» Records drawn from a dataset
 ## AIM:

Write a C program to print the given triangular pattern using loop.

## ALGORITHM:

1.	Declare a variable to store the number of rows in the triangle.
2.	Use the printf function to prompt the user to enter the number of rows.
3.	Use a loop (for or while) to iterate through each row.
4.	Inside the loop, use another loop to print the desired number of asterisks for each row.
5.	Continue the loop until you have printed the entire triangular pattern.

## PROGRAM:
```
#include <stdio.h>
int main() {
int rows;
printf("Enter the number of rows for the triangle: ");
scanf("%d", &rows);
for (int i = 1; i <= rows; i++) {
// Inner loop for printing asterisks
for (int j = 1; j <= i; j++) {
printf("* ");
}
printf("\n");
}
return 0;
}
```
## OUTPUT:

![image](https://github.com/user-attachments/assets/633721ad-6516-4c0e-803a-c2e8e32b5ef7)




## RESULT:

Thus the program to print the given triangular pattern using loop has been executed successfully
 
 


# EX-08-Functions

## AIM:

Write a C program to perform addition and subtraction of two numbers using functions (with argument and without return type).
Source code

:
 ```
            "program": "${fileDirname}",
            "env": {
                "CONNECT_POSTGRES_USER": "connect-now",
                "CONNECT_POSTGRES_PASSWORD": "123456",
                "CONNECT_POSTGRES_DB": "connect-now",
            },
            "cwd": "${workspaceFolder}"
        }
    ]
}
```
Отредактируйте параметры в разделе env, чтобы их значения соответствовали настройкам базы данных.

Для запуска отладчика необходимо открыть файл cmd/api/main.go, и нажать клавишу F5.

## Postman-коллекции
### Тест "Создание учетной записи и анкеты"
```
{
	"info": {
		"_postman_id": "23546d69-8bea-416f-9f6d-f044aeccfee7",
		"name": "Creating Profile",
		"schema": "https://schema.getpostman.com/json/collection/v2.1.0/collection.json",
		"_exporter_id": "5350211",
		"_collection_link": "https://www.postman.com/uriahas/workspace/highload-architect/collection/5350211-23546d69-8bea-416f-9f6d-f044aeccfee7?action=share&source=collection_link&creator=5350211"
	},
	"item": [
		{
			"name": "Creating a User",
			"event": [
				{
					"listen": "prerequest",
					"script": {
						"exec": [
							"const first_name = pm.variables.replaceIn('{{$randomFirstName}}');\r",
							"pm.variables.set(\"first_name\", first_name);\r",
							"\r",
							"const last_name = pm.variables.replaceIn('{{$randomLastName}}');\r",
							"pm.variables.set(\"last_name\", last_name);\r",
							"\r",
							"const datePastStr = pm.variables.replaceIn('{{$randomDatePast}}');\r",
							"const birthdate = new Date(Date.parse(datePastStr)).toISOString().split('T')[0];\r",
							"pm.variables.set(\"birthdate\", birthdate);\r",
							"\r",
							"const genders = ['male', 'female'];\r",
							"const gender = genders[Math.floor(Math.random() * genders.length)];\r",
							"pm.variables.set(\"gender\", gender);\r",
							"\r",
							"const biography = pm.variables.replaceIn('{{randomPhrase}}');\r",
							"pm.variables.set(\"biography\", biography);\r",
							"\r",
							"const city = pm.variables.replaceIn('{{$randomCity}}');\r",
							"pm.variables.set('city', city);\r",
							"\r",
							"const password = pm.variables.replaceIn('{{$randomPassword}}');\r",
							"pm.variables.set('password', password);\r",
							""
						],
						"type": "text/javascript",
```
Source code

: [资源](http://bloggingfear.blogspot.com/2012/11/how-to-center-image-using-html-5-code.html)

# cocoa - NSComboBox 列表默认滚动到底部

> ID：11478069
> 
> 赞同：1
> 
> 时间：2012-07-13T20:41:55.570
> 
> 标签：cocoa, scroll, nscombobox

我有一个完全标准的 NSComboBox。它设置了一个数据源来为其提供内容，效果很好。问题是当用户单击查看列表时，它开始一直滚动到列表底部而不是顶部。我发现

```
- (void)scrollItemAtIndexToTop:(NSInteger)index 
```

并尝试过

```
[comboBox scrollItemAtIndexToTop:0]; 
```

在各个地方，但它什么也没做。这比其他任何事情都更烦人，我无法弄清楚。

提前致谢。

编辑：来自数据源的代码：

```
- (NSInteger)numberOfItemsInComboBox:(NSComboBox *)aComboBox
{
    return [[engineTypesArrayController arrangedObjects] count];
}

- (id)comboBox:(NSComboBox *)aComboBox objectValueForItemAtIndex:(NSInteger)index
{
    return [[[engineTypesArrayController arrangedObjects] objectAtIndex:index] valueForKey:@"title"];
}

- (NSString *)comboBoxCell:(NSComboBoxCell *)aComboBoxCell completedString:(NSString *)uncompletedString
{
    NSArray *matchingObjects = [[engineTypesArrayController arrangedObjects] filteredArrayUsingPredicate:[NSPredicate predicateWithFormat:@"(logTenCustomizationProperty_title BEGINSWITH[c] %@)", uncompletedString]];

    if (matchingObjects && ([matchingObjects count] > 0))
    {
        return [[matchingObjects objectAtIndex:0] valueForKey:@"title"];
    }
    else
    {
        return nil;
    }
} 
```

» EXERCISE REQUIREMENTS
The required output is the set of lines from the first line of the data through the line that contains "through each row.", transcribed exactly.

» RESULT OF THE EXERCISE
 ## AIM:

Write a C program to print the given triangular pattern using loop.

## ALGORITHM:

1.	Declare a variable to store the number of rows in the triangle.
2.	Use the printf function to prompt the user to enter the number of rows.
3.	Use a loop (for or while) to iterate through each row.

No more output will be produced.